Eren E., İlgün M., Kibar B., Okur S., Arslan T., Aktaş M. S., ...Daha Fazla

Veterinary journal (London, England : 1997), cilt.314, ss.106476, 2025 (SCI-Expanded) identifier

  • Yayın Türü: Makale / Tam Makale
  • Cilt numarası: 314
  • Basım Tarihi: 2025
  • Doi Numarası: 10.1016/j.tvjl.2025.106476
  • Dergi Adı: Veterinary journal (London, England : 1997)
  • Derginin Tarandığı İndeksler: Science Citation Index Expanded (SCI-EXPANDED), Scopus, Academic Search Premier, Aquatic Science & Fisheries Abstracts (ASFA), BIOSIS, CAB Abstracts, MEDLINE, Veterinary Science Database
  • Sayfa Sayıları: ss.106476
  • Atatürk Üniversitesi Adresli: Evet

Özet

This multicenter observer-performance study evaluated whether systemic diseases in cats can be inferred from fundus images and structured fundus descriptors and compared the diagnostic performance of large language models (LLMs) with experienced and novice veterinary clinicians.
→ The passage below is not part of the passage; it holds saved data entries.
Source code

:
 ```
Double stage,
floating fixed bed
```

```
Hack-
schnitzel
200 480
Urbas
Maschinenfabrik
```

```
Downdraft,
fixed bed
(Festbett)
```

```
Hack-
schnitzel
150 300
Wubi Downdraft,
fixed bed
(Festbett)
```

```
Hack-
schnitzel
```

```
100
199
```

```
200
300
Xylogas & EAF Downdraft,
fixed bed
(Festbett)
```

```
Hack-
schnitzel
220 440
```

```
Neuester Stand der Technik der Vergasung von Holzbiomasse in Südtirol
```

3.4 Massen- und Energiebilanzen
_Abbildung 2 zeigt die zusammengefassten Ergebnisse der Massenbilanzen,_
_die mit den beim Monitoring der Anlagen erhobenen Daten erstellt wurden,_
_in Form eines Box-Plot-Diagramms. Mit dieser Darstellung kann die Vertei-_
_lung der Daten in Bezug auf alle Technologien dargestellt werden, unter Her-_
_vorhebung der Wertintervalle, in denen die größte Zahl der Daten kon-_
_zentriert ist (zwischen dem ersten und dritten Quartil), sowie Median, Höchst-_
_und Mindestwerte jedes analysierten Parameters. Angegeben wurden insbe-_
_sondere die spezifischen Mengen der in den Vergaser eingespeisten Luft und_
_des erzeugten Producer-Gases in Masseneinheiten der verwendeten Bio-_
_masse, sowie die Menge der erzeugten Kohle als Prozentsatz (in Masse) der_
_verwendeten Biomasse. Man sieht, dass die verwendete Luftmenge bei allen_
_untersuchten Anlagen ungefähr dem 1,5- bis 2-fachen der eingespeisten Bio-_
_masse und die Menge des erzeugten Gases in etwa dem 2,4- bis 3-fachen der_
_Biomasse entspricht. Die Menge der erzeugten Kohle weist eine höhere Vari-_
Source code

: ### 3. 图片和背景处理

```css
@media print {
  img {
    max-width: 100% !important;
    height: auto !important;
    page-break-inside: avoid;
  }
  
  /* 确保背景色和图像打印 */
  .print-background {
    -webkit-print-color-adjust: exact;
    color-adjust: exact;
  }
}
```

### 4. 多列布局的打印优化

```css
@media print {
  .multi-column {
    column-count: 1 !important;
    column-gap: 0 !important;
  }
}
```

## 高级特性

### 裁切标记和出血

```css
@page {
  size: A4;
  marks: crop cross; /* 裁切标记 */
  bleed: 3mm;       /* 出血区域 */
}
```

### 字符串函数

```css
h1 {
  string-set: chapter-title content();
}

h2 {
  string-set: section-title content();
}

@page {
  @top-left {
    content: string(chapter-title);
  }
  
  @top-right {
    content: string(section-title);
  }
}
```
A total of 50 feline cases with representative fundus photographs and harmonized descriptors were retrospectively collected from three centers in Türkiye. Each case was assigned a single canonical diagnosis by a masked expert panel. Two LLMs (ChatGPT-5, ChatGPT-5 Thinking) are tested in text-only and text and image (multimodal) modes and compared with two expert ophthalmologists and two novice clinicians. The primary endpoint was an ordinal diagnostic score (0−3), while secondary endpoints included Top-1/Top-2/Top-3 accuracy, inter-reader agreement, and response times. Multimodal LLMs achieved near-expert diagnostic performance, with Top-1, Top-2, and Top-3 accuracies ranging from 34 % to 46 %, 62–74 %, and 74–86 %, respectively. Multimodal LLMs performed significantly better than novice readers (p < 0.05), whereas no significant differences were found between LLMs and expert clinicians. Response times were substantially shorter for LLMs (13.7–84.6 s) compared to humans (117–132 s), indicating potential workflow efficiency gains. These findings suggest that multimodal LLMs can provide rapid, near-expert-level diagnostic support in interpreting feline fundus images for systemic disease screening. Incorporating LLM assisted analysis into veterinary ophthalmology workflows could enhance diagnostic efficiency without compromising clinician oversight.